This month we’ll focus on the work of the Digital Institute at Newcastle University. There will be 3 talks:
1. The TMS Platform for Analysing Streaming and Historic Twitter Data
Rebecca Simmonds, Newcastle University
Analysis of social media data has the potential to provide useful insights in a wide range of domains including social science, advertising and policing. Performing social media analysis in real-time on streaming data can give insights into events as they occur. Similarly, low latency querying of historic data is also valuable. However, the rate at which new data is generated makes it a real challenge to design a system that can achieve these two goals. This talk will describe and demonstrate such a system. It is cloud-based, and exploits both continuous query, and NoSQL database technology (Cassandra). Evaluation results are presented which show that the system can scale to process queries on data arriving at the rate of the full Twitter firehose.
2. The Urban Observatory
Phil James, Newcastle University
Understanding how the city works now is the first part of the challenge if we are to make it work better in the future. Cities are complex, with interactions happening across many scales and sectors. The Urban Observatory is collecting and managing data from across Newcastle, integrating sensor platforms with citizen based data collection, geospatial and satellite data. It includes a new framework for integrating data into workflows, models and other applications. The Urban Observatory provides a baseline for gaining a richer understanding of how the city operates, and in the process repurpose and reuse the data across many different disciplines and applications. It is a key part of the £50m investment by Newcastle University in Science Central.

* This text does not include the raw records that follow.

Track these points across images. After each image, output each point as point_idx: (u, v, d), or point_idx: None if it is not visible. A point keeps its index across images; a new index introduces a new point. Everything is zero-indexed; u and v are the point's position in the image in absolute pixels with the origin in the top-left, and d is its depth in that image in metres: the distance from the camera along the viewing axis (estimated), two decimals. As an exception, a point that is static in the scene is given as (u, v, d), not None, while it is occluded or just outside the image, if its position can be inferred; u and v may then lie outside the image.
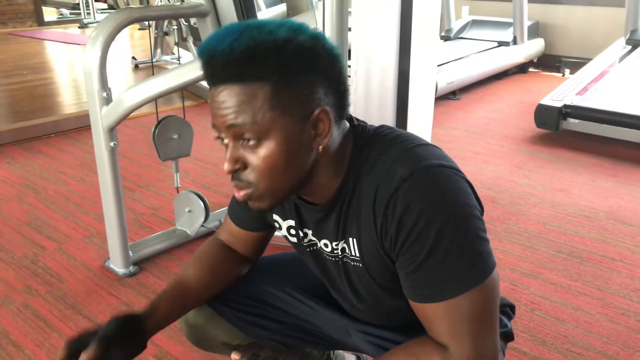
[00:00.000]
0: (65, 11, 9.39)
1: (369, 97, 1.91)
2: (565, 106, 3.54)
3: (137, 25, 8.48)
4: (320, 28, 1.70)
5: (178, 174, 2.29)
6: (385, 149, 0.86)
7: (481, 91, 4.89)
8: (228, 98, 0.78)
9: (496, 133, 3.80)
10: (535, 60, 5.63)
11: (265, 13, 5.59)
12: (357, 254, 0.92)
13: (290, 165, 0.82)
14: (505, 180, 2.97)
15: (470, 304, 0.80)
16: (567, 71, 5.35)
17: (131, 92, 1.77)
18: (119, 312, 0.98)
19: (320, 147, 0.83)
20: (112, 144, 1.89)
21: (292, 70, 0.78)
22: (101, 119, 1.84)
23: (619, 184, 2.92)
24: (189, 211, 2.28)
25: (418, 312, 0.86)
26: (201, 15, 2.05)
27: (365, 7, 1.82)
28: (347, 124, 0.90)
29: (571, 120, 3.55)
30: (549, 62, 5.64)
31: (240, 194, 0.85)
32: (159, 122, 2.10)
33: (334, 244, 0.95)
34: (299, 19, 1.75)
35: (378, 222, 0.85)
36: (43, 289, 1.99)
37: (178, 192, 2.31)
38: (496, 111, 4.34)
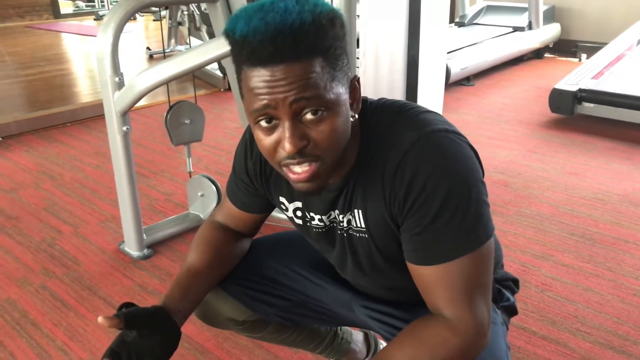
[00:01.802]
0: (81, 3, 9.48)
1: (378, 80, 1.91)
2: (580, 90, 3.50)
3: (151, 17, 8.53)
4: (328, 10, 1.70)
5: (190, 158, 2.32)
6: (392, 119, 0.88)
7: (496, 77, 4.85)
8: (291, 73, 0.74)
9: (510, 118, 3.77)
10: (551, 46, 5.56)
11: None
12: (363, 225, 0.94)
13: (346, 134, 0.83)
14: (518, 164, 2.96)
15: (467, 267, 0.82)
16: (584, 56, 5.27)
17: (143, 76, 1.79)
18: (137, 307, 0.96)
19: (356, 115, 0.85)
20: (125, 128, 1.92)
21: (340, 41, 0.79)
22: (114, 103, 1.87)
23: (633, 167, 2.89)
24: (202, 195, 2.31)
25: (416, 276, 0.88)
26: (211, 0, 2.07)
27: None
28: None
29: (586, 104, 3.51)
30: (565, 47, 5.56)
31: (304, 174, 0.81)
32: (170, 107, 2.13)
33: (340, 216, 0.97)
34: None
35: (387, 188, 0.86)
36: (60, 271, 2.04)
37: (190, 176, 2.34)
38: (510, 96, 4.30)
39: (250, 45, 0.74)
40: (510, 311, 1.14)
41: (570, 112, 3.55)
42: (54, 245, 2.22)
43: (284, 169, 0.83)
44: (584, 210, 2.42)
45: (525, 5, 5.28)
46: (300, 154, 0.79)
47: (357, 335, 1.50)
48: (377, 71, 1.86)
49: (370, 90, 1.86)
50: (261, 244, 1.24)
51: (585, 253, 2.09)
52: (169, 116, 2.13)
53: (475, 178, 0.84)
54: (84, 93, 4.57)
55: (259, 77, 0.76)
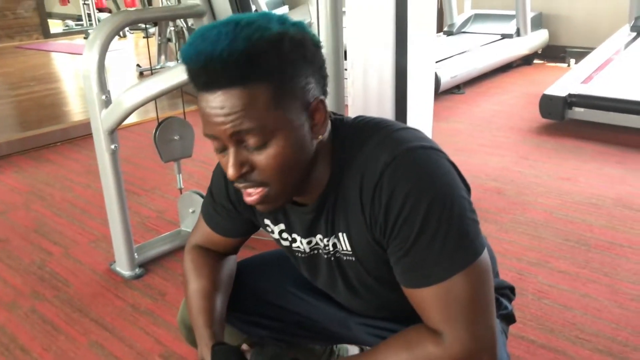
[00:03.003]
0: (71, 23, 9.49)
1: (367, 91, 1.90)
2: (570, 95, 3.51)
3: (141, 34, 8.54)
4: (314, 23, 1.70)
5: (181, 175, 2.30)
6: (366, 139, 0.85)
7: (486, 84, 4.86)
8: (228, 103, 0.74)
9: (501, 125, 3.77)
10: (539, 52, 5.59)
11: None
12: (349, 248, 0.91)
13: (298, 161, 0.81)
14: (511, 171, 2.95)
15: (461, 286, 0.79)
16: (573, 61, 5.30)
17: (130, 93, 1.77)
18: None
19: (320, 137, 0.83)
20: (113, 146, 1.90)
21: (291, 64, 0.76)
22: (101, 121, 1.85)
23: (626, 171, 2.89)
24: (193, 212, 2.28)
25: (411, 298, 0.85)
26: (198, 15, 2.06)
27: (359, 2, 1.81)
28: None
29: (576, 109, 3.52)
30: (553, 52, 5.60)
31: (252, 198, 0.82)
32: (159, 124, 2.11)
33: (324, 240, 0.94)
34: (293, 13, 1.74)
35: (366, 212, 0.84)
36: (50, 293, 2.00)
37: (181, 193, 2.32)
38: (501, 103, 4.31)
39: (190, 72, 0.76)
40: (509, 319, 1.12)
41: (561, 117, 3.56)
42: (44, 267, 2.18)
43: (239, 190, 0.84)
44: (578, 216, 2.41)
45: (513, 12, 5.32)
46: (244, 179, 0.81)
47: (354, 350, 1.47)
48: (366, 82, 1.85)
49: (359, 100, 1.85)
50: (249, 266, 1.21)
51: (581, 259, 2.08)
52: (158, 133, 2.11)
53: (454, 193, 0.81)
54: (75, 112, 4.55)
55: (204, 102, 0.77)
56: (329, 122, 0.87)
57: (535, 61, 5.63)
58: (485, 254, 0.82)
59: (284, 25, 0.76)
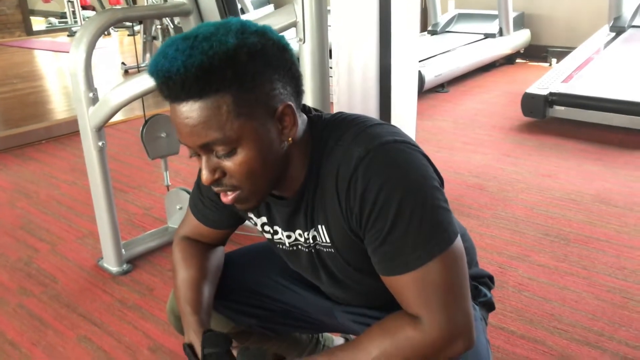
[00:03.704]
0: (54, 20, 9.40)
1: (352, 89, 1.94)
2: (550, 94, 3.58)
3: (126, 32, 8.49)
4: (300, 22, 1.73)
5: (167, 172, 2.32)
6: (342, 134, 0.89)
7: (469, 83, 4.93)
8: (192, 115, 0.79)
9: (484, 123, 3.83)
10: (522, 51, 5.67)
11: (253, 14, 5.62)
12: (328, 240, 0.95)
13: (267, 164, 0.85)
14: (493, 168, 3.01)
15: (435, 272, 0.82)
16: (554, 61, 5.39)
17: (117, 91, 1.79)
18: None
19: (290, 139, 0.86)
20: (100, 143, 1.91)
21: (249, 75, 0.79)
22: (89, 119, 1.87)
23: (604, 168, 2.96)
24: (180, 208, 2.30)
25: (389, 285, 0.88)
26: (184, 14, 2.08)
27: (344, 2, 1.85)
28: (304, 116, 0.93)
29: (557, 107, 3.59)
30: (535, 52, 5.68)
31: (227, 199, 0.88)
32: (146, 121, 2.13)
33: (305, 234, 0.98)
34: (278, 13, 1.77)
35: (342, 204, 0.88)
36: (37, 289, 2.01)
37: (168, 190, 2.34)
38: (484, 102, 4.38)
39: (156, 85, 0.80)
40: (489, 306, 1.16)
41: (542, 116, 3.63)
42: (31, 264, 2.19)
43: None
44: (558, 211, 2.48)
45: (496, 12, 5.40)
46: (217, 184, 0.86)
47: (339, 341, 1.51)
48: (351, 80, 1.89)
49: (344, 98, 1.89)
50: (237, 256, 1.24)
51: (560, 253, 2.14)
52: (144, 130, 2.13)
53: (427, 184, 0.84)
54: (59, 110, 4.53)
55: (172, 112, 0.82)
56: (302, 122, 0.90)
57: (518, 60, 5.71)
58: (458, 241, 0.85)
59: (242, 36, 0.79)
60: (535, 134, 3.57)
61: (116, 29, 8.73)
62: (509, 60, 5.60)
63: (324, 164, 0.89)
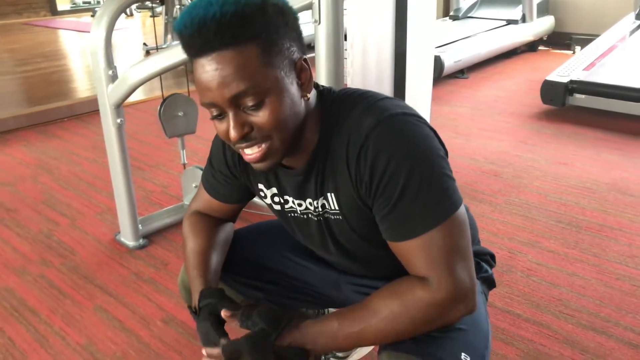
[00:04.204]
0: (78, 0, 9.50)
1: (366, 72, 1.95)
2: (571, 82, 3.54)
3: (148, 13, 8.55)
4: (315, 3, 1.74)
5: (184, 150, 2.36)
6: (352, 106, 0.93)
7: (490, 70, 4.89)
8: (223, 65, 0.81)
9: (503, 110, 3.81)
10: (545, 38, 5.59)
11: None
12: (337, 207, 0.98)
13: (293, 115, 0.88)
14: (509, 155, 3.00)
15: (442, 236, 0.86)
16: (578, 48, 5.30)
17: (135, 69, 1.83)
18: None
19: (307, 95, 0.90)
20: (119, 120, 1.96)
21: (274, 27, 0.84)
22: (108, 96, 1.91)
23: (623, 157, 2.93)
24: (196, 186, 2.35)
25: (397, 251, 0.92)
26: (203, -6, 2.10)
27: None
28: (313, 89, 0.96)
29: (577, 95, 3.55)
30: (559, 39, 5.60)
31: (253, 155, 0.88)
32: (164, 100, 2.17)
33: (315, 202, 1.01)
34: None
35: (352, 171, 0.91)
36: (57, 261, 2.08)
37: (185, 168, 2.38)
38: (504, 89, 4.34)
39: (185, 39, 0.82)
40: (489, 283, 1.18)
41: (562, 104, 3.59)
42: (52, 237, 2.26)
43: (240, 151, 0.90)
44: (572, 199, 2.47)
45: (520, -2, 5.32)
46: (246, 139, 0.87)
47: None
48: (365, 63, 1.90)
49: (358, 80, 1.90)
50: (246, 232, 1.28)
51: (571, 239, 2.14)
52: (162, 108, 2.17)
53: (434, 154, 0.88)
54: (81, 88, 4.61)
55: (200, 68, 0.83)
56: (313, 85, 0.93)
57: (541, 48, 5.63)
58: (462, 207, 0.89)
59: None
60: (554, 121, 3.54)
61: (139, 10, 8.80)
62: (531, 47, 5.53)
63: (335, 134, 0.93)
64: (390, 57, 1.95)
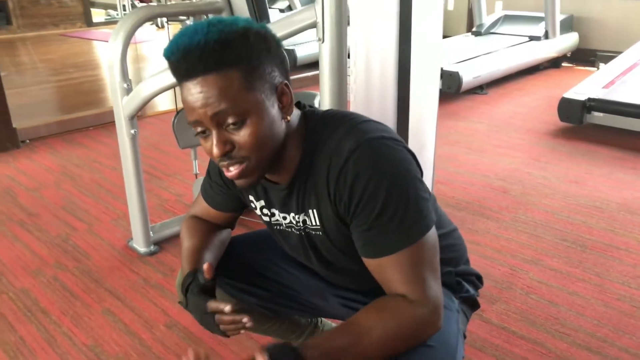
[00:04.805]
0: (113, 12, 9.81)
1: (369, 89, 1.99)
2: (589, 99, 3.52)
3: (179, 25, 8.78)
4: (319, 22, 1.80)
5: (197, 161, 2.44)
6: (334, 128, 0.99)
7: (510, 86, 4.88)
8: (206, 88, 0.87)
9: (519, 127, 3.80)
10: (569, 55, 5.55)
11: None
12: (317, 223, 1.04)
13: (272, 136, 0.94)
14: (520, 172, 3.00)
15: (417, 253, 0.93)
16: (602, 65, 5.24)
17: (148, 82, 1.92)
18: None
19: (288, 117, 0.96)
20: (132, 131, 2.05)
21: (256, 53, 0.90)
22: (122, 108, 2.01)
23: (637, 176, 2.90)
24: (207, 196, 2.42)
25: (372, 268, 0.97)
26: (217, 12, 2.19)
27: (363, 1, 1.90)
28: (297, 110, 1.03)
29: (595, 113, 3.52)
30: (583, 56, 5.55)
31: (233, 172, 0.95)
32: (178, 112, 2.26)
33: (296, 217, 1.07)
34: (300, 13, 1.85)
35: (331, 191, 0.97)
36: (71, 264, 2.18)
37: (197, 178, 2.46)
38: (522, 105, 4.33)
39: (172, 65, 0.90)
40: (471, 303, 1.21)
41: (579, 121, 3.56)
42: (68, 241, 2.36)
43: (222, 168, 0.96)
44: (580, 218, 2.46)
45: (544, 14, 5.30)
46: (227, 157, 0.93)
47: (337, 328, 1.58)
48: (368, 80, 1.95)
49: (361, 98, 1.95)
50: (242, 239, 1.34)
51: (575, 258, 2.13)
52: (176, 120, 2.26)
53: (411, 177, 0.94)
54: (109, 98, 4.77)
55: (186, 91, 0.90)
56: (294, 107, 1.00)
57: (564, 64, 5.59)
58: (434, 228, 0.96)
59: (249, 24, 0.91)
60: (570, 139, 3.52)
61: (170, 23, 9.02)
62: (554, 63, 5.49)
63: (317, 153, 0.98)
64: (394, 75, 1.99)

3. Big Data Analytics in the Cloud with e-Science Central
Hugo Hiden and Mark Turner, Newcastle University
e-Science Central is an open-source, cloud platform for Data Analytics. It supports the storage, sharing and analysis of bid data. Analysis is through scalable workflows that can combine services written in a variety of languages including Java and R. e-Science Central is portable across internal clusters of servers, as well as a variety of Public Clouds, including Azure, Amazon and OpenShift. Developed over the past 6 years, it now supports £M projects in academia and industry. This Talk will describe its design, give examples of its use, and demo its capabilities.